***** Record set *****
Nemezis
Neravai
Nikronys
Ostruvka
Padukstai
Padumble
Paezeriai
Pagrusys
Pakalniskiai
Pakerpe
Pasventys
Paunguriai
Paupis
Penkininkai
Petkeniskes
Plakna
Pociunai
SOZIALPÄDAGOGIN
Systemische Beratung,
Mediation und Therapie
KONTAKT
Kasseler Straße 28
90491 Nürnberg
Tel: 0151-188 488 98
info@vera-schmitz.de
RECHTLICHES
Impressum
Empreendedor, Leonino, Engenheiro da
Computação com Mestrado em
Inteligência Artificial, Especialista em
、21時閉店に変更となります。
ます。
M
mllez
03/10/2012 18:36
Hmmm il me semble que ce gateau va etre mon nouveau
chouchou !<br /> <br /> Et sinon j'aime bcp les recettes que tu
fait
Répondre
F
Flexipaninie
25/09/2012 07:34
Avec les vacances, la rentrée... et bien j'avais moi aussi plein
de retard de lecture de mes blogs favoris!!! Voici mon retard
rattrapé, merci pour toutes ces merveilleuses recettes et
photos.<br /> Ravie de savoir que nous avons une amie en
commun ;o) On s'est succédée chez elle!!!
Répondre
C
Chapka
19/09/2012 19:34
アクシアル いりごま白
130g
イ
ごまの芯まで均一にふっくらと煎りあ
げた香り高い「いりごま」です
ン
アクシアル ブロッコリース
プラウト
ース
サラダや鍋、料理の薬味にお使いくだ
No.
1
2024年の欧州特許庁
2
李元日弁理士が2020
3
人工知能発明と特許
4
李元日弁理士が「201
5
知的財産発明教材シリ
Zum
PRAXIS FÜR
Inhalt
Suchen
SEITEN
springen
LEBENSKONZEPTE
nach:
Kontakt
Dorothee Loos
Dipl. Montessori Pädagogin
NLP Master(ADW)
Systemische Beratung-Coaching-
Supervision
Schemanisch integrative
*****
- To-do item -
Please update the data from its first line up to and including the line with "rattrapé, merci pour", replacing "Répondre" with "Reply" and leaving everything else unchanged.

- Reply to the task -
Nemezis
Neravai
Nikronys
Ostruvka
Padukstai
Padumble
Paezeriai
Pagrusys
Pakalniskiai
Pakerpe
Pasventys
Paunguriai
Paupis
Penkininkai
Petkeniskes
Plakna
Pociunai
SOZIALPÄDAGOGIN
Systemische Beratung,
Mediation und Therapie
KONTAKT
Kasseler Straße 28
90491 Nürnberg
Tel: 0151-188 488 98
info@vera-schmitz.de
RECHTLICHES
Impressum
Empreendedor, Leonino, Engenheiro da
Computação com Mestrado em
Inteligência Artificial, Especialista em
、21時閉店に変更となります。
ます。
M
mllez
03/10/2012 18:36
Hmmm il me semble que ce gateau va etre mon nouveau
chouchou !<br /> <br /> Et sinon j'aime bcp les recettes que tu
fait
Reply
F
Flexipaninie
25/09/2012 07:34
Avec les vacances, la rentrée... et bien j'avais moi aussi plein
de retard de lecture de mes blogs favoris!!! Voici mon retard
rattrapé, merci pour toutes ces merveilleuses recettes et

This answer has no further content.